Verwirrend und wenig mitreißend
Ein ganz besonderer OrtIm Mittelpunkt des Buches "Ein ganz besonderer Ort" von Jojo Moyes steht Suzanna Peacock, die nach einigen Umwegen in ihre Heimat zurückkehrt und dort das Peacock Emporium, ein kleines Café mit angeschlossenem ...
Im Mittelpunkt des Buches "Ein ganz besonderer Ort" von Jojo Moyes steht Suzanna Peacock, die nach einigen Umwegen in ihre Heimat zurückkehrt und dort das Peacock Emporium, ein kleines Café mit angeschlossenem Laden, eröffnet. Dieser Ort soll ihr Neuanfang werden – ein Platz für Begegnungen, Freundschaften und vielleicht auch für Liebe. Doch Suzanna ist innerlich zerrissen: Ihr Ehemann Neil träumt von Kindern und Sicherheit, während sie selbst nicht weiß, ob sie ihn wirklich liebt. Als der geheimnisvolle Alejandro auftaucht, stellt er vieles infrage.
Parallel dazu werden Familienkonflikte, alte Geheimnisse und Suzannas Suche nach Identität erzählt.
Obwohl die Grundidee vielversprechend klang, konnte mich die Geschichte leider nicht richtig fesseln und letztlich auch nicht überzeugen.
Ein zentrales Problem war für mich die Erzählweise: Ständige Wechsel zwischen verschiedenen Personen und Zeitebenen machten es schwer, den Überblick zu behalten. Oft war ich unsicher, wer gerade erzählt und in welcher Zeit ich mich befinde. Dadurch fiel es mir schwer, in die Handlung hineinzufinden und eine Verbindung zu den Figuren aufzubauen.

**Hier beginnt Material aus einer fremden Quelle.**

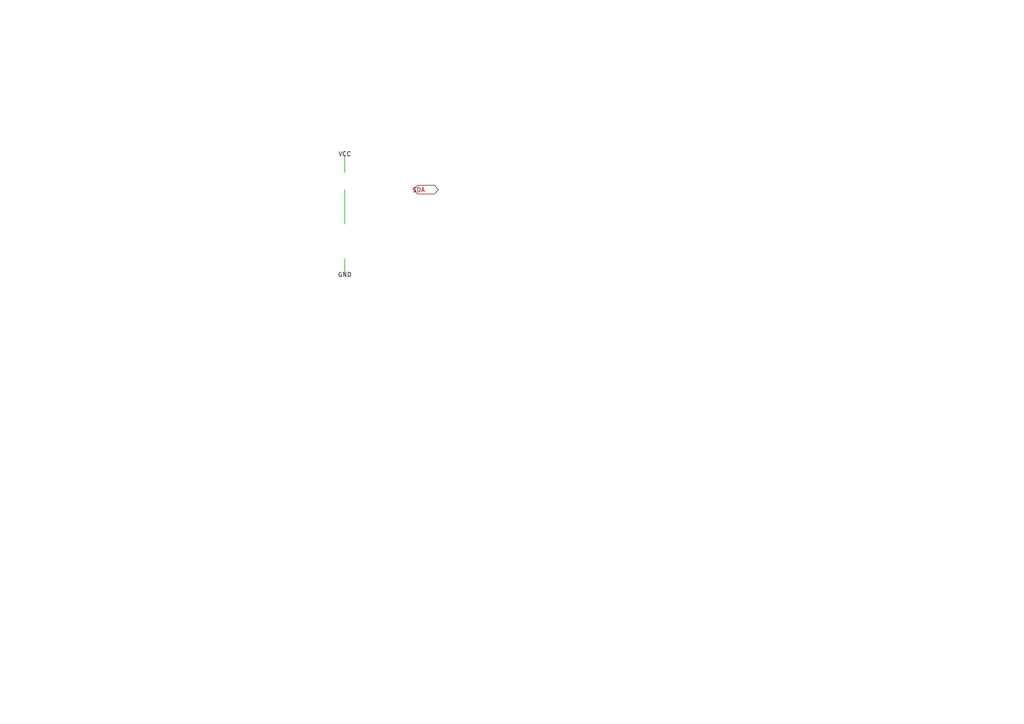
<source format=kicad_sch>
(kicad_sch (version 20230121) (generator "test")

  (uuid "a1b2c3d4-e5f6-7890-abcd-ef0123456789")

  (paper "A4")

  

  (symbol (lib_id "Device:R") (at 100 50 0) (unit 1)
    (in_bom yes) (on_board yes) (dnp no)
    (uuid "11111111-1111-1111-1111-111111111111")
    (property "Reference" "R1" (at 100 48 0)
      (effects (font (size 1.27 1.27)))
    )
    (property "Value" "10k" (at 100 52 0)
      (effects (font (size 1.27 1.27)))
    )
    (instances
      (project ""
        (path "/a1b2c3d4-e5f6-7890-abcd-ef0123456789"
          (reference "R1") (unit 1)
        )
      )
    )
  )

  (symbol (lib_id "Device:R") (at 100 70 0) (unit 1)
    (in_bom yes) (on_board yes) (dnp no)
    (uuid "22222222-2222-2222-2222-222222222222")
    (property "Reference" "R2" (at 100 68 0)
      (effects (font (size 1.27 1.27)))
    )
    (property "Value" "4.7k" (at 100 72 0)
      (effects (font (size 1.27 1.27)))
    )
    (instances
      (project ""
        (path "/a1b2c3d4-e5f6-7890-abcd-ef0123456789"
          (reference "R2") (unit 1)
        )
      )
    )
  )

  (symbol (lib_id "MCU_Microchip_ATtiny:ATtiny85-20SU") (at 130 60 0) (unit 1)
    (in_bom yes) (on_board yes) (dnp no)
    (uuid "33333333-3333-3333-3333-333333333333")
    (property "Reference" "U1" (at 130 52 0)
      (effects (font (size 1.27 1.27)))
    )
    (property "Value" "ATtiny85" (at 130 68 0)
      (effects (font (size 1.27 1.27)))
    )
    (instances
      (project ""
        (path "/a1b2c3d4-e5f6-7890-abcd-ef0123456789"
          (reference "U1") (unit 1)
        )
      )
    )
  )

  (wire (pts (xy 100 45) (xy 100 50))
    (stroke (width 0) (type default))
    (uuid "aaaa1111-1111-1111-1111-111111111111")
  )

  (wire (pts (xy 100 55) (xy 100 65))
    (stroke (width 0) (type default))
    (uuid "aaaa2222-2222-2222-2222-222222222222")
  )

  (wire (pts (xy 100 75) (xy 100 80))
    (stroke (width 0) (type default))
    (uuid "aaaa3333-3333-3333-3333-333333333333")
  )

  (label "VCC" (at 100 45 0)
    (effects (font (size 1.27 1.27)))
    (uuid "bbbb1111-1111-1111-1111-111111111111")
  )

  (label "GND" (at 100 80 0)
    (effects (font (size 1.27 1.27)))
    (uuid "bbbb2222-2222-2222-2222-222222222222")
  )

  (global_label "SDA" (at 120 55 180)
    (effects (font (size 1.27 1.27)))
    (uuid "cccc1111-1111-1111-1111-111111111111")
  )

  (sheet_instances
    (path "/" (page "1"))
  )
)

</source>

Hinzu kam, dass der Klappentext Erwartungen weckte, die sich erst sehr spät erfüllten. Erst nach gut der Hälfte des Buches begann die Handlung sich in diese Richtung zu entwickeln – und auch dann nur sehr langsam. Die anfänglichen Szenen - vor allem die erste mit Alejandro - blieben für mich bis zum Schluss unklar in ihrer Relevanz, sodass ich lange nicht wusste, worauf die Geschichte hinauswill und ich lange das Gefühl hatte, das 'falsche' Buch zu lesen.
Die Charaktere blieben mir über weite Strecken fremd. Ich konnte mich nicht richtig in sie hineinversetzen, möglicherweise auch durch die vielen Perspektivwechsel, die ein tieferes Kennenlernen für mich erschwerten.
Zwar bot die Handlung zum Ende hin einige unerwartete Wendungen, doch insgesamt wirkte sie auf mich eher zäh und wenig mitreißend.
Positiv war für mich allenfalls der Schreibstil von Jojo Moyes, der wie gewohnt flüssig, bildhaft und detailreich war. Einzelne Szenen sind atmosphärisch dicht, und sie versteht es, Orte lebendig wirken zu lassen. Gleichzeitig empfand ich die Sprache aber stellenweise als zu ausschweifend, was die Längen im Erzählfluss noch verstärkte.
Das Tempo war insgesamt zu gemächlich, um mich dauerhaft zu fesseln.
Fazit
Unterm Strich war "Ein ganz besonderer Ort" von Jojo Moyes für mich leider kein Highlight. Die Idee hatte Potenzial, doch die verschachtelte Erzählweise, die späte Entfaltung der eigentlichen Handlung und die fehlende Nähe zu den Figuren machten es mir schwer, wirklich in die Geschichte einzutauchen. Ich habe mich eher durchgekämpft und war am Ende fast erleichtert, das Buch beendet zu haben.